# Exercise goal
The entries below must be retyped exactly. Pictures are to be omitted.

# Listed entries
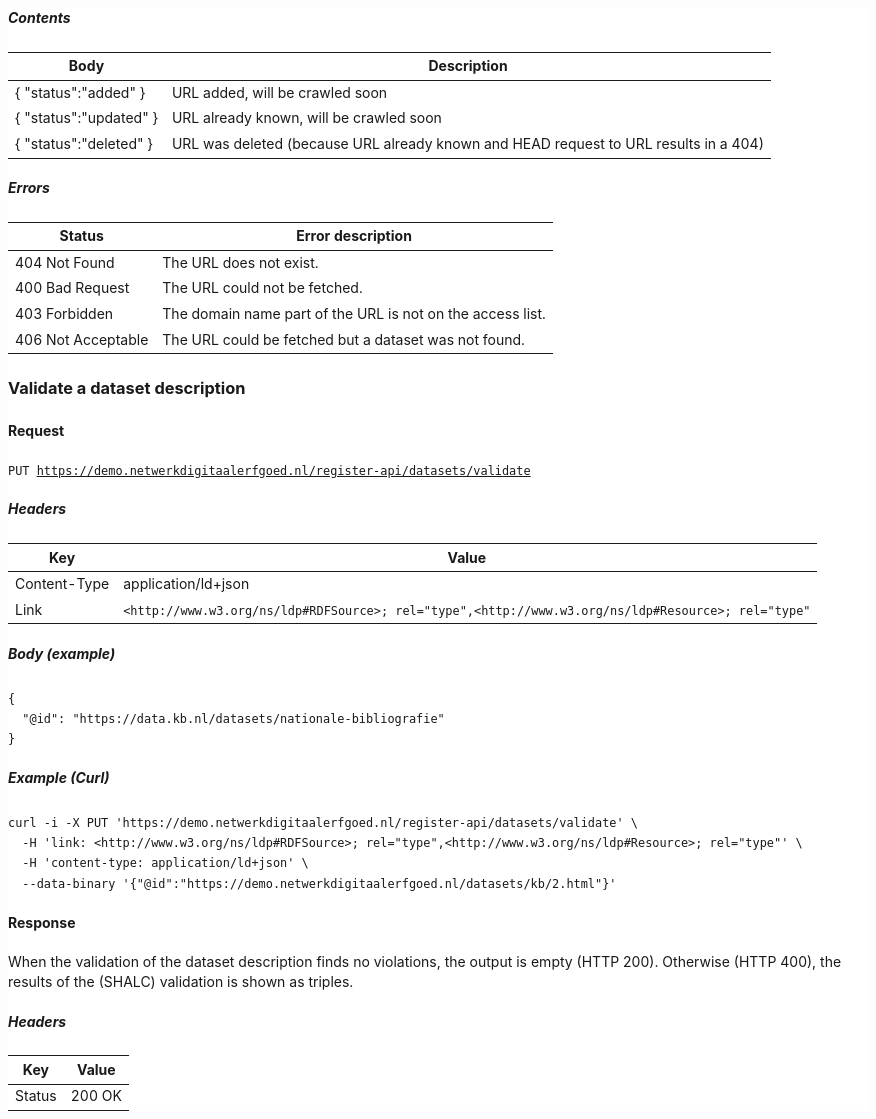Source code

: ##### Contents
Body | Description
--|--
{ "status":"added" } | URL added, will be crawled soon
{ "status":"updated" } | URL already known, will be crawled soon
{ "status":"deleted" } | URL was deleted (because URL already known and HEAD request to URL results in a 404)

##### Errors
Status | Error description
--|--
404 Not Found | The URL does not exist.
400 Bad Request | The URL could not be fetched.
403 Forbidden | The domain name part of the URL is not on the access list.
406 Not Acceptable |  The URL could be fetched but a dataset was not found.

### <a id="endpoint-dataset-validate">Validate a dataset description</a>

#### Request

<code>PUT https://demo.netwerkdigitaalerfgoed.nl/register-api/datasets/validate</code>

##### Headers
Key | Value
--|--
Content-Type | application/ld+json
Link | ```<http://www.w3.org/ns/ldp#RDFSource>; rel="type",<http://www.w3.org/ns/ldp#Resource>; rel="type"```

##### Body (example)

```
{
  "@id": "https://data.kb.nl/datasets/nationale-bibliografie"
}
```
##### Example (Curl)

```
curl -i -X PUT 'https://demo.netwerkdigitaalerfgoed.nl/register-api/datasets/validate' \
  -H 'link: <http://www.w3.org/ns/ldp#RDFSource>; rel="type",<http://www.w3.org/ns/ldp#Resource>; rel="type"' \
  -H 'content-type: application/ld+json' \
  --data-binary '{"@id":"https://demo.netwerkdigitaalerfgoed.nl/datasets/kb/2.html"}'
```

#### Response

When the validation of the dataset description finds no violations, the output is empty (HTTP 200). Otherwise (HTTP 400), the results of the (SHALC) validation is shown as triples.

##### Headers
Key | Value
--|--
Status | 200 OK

# Output below
Source code

: ##### Contents
Body | Description
--|--
{ "status":"added" } | URL added, will be crawled soon
{ "status":"updated" } | URL already known, will be crawled soon
{ "status":"deleted" } | URL was deleted (because URL already known and HEAD request to URL results in a 404)

##### Errors
Status | Error description
--|--
404 Not Found | The URL does not exist.
400 Bad Request | The URL could not be fetched.
403 Forbidden | The domain name part of the URL is not on the access list.
406 Not Acceptable |  The URL could be fetched but a dataset was not found.

### <a id="endpoint-dataset-validate">Validate a dataset description</a>

#### Request

<code>PUT https://demo.netwerkdigitaalerfgoed.nl/register-api/datasets/validate</code>

##### Headers
Key | Value
--|--
Content-Type | application/ld+json
Link | ```<http://www.w3.org/ns/ldp#RDFSource>; rel="type",<http://www.w3.org/ns/ldp#Resource>; rel="type"```

##### Body (example)

```
{
  "@id": "https://data.kb.nl/datasets/nationale-bibliografie"
}
```
##### Example (Curl)

```
curl -i -X PUT 'https://demo.netwerkdigitaalerfgoed.nl/register-api/datasets/validate' \
  -H 'link: <http://www.w3.org/ns/ldp#RDFSource>; rel="type",<http://www.w3.org/ns/ldp#Resource>; rel="type"' \
  -H 'content-type: application/ld+json' \
  --data-binary '{"@id":"https://demo.netwerkdigitaalerfgoed.nl/datasets/kb/2.html"}'
```

#### Response

When the validation of the dataset description finds no violations, the output is empty (HTTP 200). Otherwise (HTTP 400), the results of the (SHALC) validation is shown as triples.

##### Headers
Key | Value
--|--
Status | 200 OK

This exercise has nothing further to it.